Go, even though he is kind and faithful and dear to you.

Go, even though he’s your best friend and you’re his.

Go, even though you can’t imagine your life without him.

Go, even though he adores you and your leaving will devastate him.

Go, even though your friends will be disappointed or surprised or pissed off or all three.

Go, even though you once said you would stay.

Go, even though you’re afraid of being alone.

Go, even though you’re sure no one will ever love you as well as he does.

Go, even though there is nowhere to go.

Go, even though you don’t know exactly why you can’t stay.

Go, because you want to.

Because wanting to leave is enough.

This is so interesting, because the last line clearly states that "do what thou wilt" is enough of a justification, that you don't need to meet the moral condition of "do no harm."

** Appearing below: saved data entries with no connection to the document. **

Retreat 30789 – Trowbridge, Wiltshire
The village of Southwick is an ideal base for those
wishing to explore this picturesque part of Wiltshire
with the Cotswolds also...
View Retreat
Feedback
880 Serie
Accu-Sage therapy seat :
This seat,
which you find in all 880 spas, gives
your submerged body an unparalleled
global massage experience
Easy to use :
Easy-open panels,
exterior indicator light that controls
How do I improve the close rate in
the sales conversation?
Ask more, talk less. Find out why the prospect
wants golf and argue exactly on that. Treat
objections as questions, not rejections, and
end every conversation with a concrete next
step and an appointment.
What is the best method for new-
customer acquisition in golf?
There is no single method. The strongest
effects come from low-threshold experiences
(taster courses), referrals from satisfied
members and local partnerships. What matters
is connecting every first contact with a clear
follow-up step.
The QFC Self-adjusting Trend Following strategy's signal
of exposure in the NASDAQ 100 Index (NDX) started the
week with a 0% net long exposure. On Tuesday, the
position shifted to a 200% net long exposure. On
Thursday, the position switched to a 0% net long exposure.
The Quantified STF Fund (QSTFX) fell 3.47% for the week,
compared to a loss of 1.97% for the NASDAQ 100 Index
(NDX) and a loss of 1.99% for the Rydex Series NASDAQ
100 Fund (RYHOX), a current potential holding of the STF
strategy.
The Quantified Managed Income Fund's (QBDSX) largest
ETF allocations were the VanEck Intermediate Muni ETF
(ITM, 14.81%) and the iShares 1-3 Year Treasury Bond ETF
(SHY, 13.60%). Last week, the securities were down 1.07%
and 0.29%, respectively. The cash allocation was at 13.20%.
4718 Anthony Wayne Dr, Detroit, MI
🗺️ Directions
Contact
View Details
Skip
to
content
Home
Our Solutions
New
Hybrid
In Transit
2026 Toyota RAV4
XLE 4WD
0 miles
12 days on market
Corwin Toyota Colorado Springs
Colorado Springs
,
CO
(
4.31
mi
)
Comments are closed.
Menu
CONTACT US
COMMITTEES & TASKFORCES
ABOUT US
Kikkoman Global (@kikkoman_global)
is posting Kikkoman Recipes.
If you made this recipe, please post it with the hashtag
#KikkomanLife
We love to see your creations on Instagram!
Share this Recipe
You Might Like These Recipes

Obviously, the instinct to honour is not strong enough in many people to hold them to virtue or to moral duty. They follow instead an individualistic impulse to follow "their own good" even if this harms others.

And here's the thing. Rabelais defined honour quite well: "an instinct and spur that prompteth them unto virtuous actions, and withdraws them from vice." But why not then encourage people to act virtuously? If you tell people that the moral thing is "to do whatever you want" it suggests that standards of virtue don't exist and that one act or choice is as good as another.

In other words, the "do what thou wilt" slogan is "de-moralising" - it places people in a moral vacuum, an empty moral landscape. Little wonder then that people lose some of the moral strength to do the right thing by others.